As Saturday night’s TAB Blacks A Fake Free For All field cradles the final turn and sets for home the question in trainer Matt Craven’s mind will be how much does his runner still want it?
The answer may well not only provide the winner of the hotly contested eighth race at Tabcorp Park Melton, but make clear the pathway of Shadow Sax’s racing twilight.
A winner of more than half-a-million in stakes and 23 of his 47 starts, the eight-year-old has his sixth start for the stable tomorrow night and his first off the front row, enabling driver Sofia Arvidsson to finally tap into his gate spend and front-running prowess.
“It will be nice to see him in front and see if he’s still got that killer instinct to hold off whatever challenges may come,” Craven said.
“His times suggests he’s going well. We know he’s still got the gate speed, it will just be at the top of the lane if he is still going to be able to dig in and hold them off.”
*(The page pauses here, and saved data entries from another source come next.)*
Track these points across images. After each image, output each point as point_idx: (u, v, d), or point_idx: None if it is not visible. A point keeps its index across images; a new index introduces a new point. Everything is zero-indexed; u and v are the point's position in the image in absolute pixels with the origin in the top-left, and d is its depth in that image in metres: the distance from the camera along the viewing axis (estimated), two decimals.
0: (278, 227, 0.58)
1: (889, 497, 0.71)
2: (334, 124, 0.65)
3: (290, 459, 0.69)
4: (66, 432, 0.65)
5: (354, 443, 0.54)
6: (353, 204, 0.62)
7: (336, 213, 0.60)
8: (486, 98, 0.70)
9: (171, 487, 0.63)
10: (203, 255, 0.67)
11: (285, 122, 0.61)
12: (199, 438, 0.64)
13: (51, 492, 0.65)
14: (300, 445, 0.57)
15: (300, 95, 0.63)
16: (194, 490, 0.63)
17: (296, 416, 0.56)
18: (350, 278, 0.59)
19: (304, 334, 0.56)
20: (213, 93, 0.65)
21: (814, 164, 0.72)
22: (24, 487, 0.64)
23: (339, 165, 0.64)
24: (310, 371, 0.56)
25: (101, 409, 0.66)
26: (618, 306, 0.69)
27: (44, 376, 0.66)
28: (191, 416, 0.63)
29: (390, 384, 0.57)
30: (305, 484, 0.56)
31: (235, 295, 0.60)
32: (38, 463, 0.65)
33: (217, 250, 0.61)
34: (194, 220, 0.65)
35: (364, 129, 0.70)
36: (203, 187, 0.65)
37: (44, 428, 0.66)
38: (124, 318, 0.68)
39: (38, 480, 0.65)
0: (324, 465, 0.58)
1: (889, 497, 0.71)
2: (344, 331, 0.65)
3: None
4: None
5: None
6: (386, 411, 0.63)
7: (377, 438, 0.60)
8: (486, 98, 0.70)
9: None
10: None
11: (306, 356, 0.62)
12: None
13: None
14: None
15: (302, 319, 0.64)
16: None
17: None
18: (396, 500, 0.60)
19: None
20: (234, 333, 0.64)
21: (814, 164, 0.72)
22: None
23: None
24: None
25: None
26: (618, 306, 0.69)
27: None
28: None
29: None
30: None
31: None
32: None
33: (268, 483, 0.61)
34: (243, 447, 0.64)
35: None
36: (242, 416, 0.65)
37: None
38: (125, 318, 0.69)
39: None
Long a stalwart for Emma Stewart’s stable, including winning two Group 1s, injury has niggled at Shadow Sax and limited him to nine starts since the end of 2018.
Pam and Russell Hockham placed him with Craven in November, with an initial campaign in March and April returning only modest results, but he has shown promising shines in his second campaign at the Ecklin South stable, running on well to finish eighth and then third on consecutive Saturday nights at Melton.
“I tried a few different things, took him back to basics and did a lot of work bare foot and it seemed to have helped him. He seems happy,” Craven said.
“His two runs the last couple of weeks were very positive. We wanted him to show whether his head was still in the game. We certainly wanted him to be hitting the line.”
Which he did, finishing in a 27.05s final quarter in the TAB Italian Cup and then 27.54s in last Saturday’s TAB Long May We Play Pace, both the quickest closing quarters of any horse in the headline pacing races.
With Saturday night’s preferential draw decided on prizemoney won in a horse’s last four starts opportunity has finally knocked for Shadow Sax, drawing gate two with his 115 National Rating no longer a factor.
It’s his first front row draw since November 2018, when he led and won the Garrards Popular Alm Free For All by 5.6 metres from San Carlo, who was on a three-race winning streak including claiming Yarra Valley and Cranbourne cups.
“We’ve found a race in which he could be back in the draw,” Craven said. “There are no easy races for him to get his confidence back, but he seems to have come through well.
“It will be a crazy race. All racing at Melton always has plenty of depth. This is no different, it’s not going to be easy.
“I’m just hoping he goes out and wants to race. Both Max Delight and Malcolms Rhythm were terrific runs when they last raced and both are quality horses.
“Code Bailey seems like he’s on his way back to good form. I don’t think you can discount any runner. Certainly Max Delight deserves to be on top. Where does Malcolms Rhythm get to in the run?
“If Shadow Sax leads and runs even time he’s going to prove hard to run down.”
WATCH: Burning Questions – Drivers and form analysts break down Saturday night
The Hockhams have also entrusted Craven with another of their outstanding pacers in Demon Delight, who trialled last week at Terang and will do so again “in the near future” before a racing a return is mapped out.
“He’s progressing nicely. He does everything that’s asked of him,” Craven said. “We haven’t picked out anything in particular for him yet, I want to get him back on his feet and hopefully he’ll progress.
“He’s a quality horse, laid back and a lovely horse to have around the stables.”
Craven takes four to Melton on Saturday night, with Shadow Sax to be joined by Helgart, stable star Pink Galahs and Queen Of Crime.
The latter two will contest the IRT Australia Matriarch Trot, with the $30,000 trotting mares Group 2 drawing an outstanding field.
None have enjoyed as much success as Pink Galahs, but Craven cautioned her gate 10 draw would make life difficult and that this was far from her grand final.
“Her main aim is Queensland, this is a stepping stone towards that,” he said.
“The mares is a quality race. She’ll probably find it hard from the back row draw, but the main thing is she’s racing in quality races and progressing to her two main assignments in Queensland.”
He was “pretty pleased” with Queen Of Crime’s last start third placing and said she would race on the speed from gate two and put in a forward showing.
The speed map is even more clearer for Helgart, who, providing emergency Elteearr doesn’t get a start, will begin on the back of likely leader Soho Broadway and get an arm chair ride to the sprint lane in race two.
“She’s done a terrific job and the fast, even tempo of metropolitan racing is to her liking,” Craven said. “If she races well she’s probably on track to travel to Queensland as well.”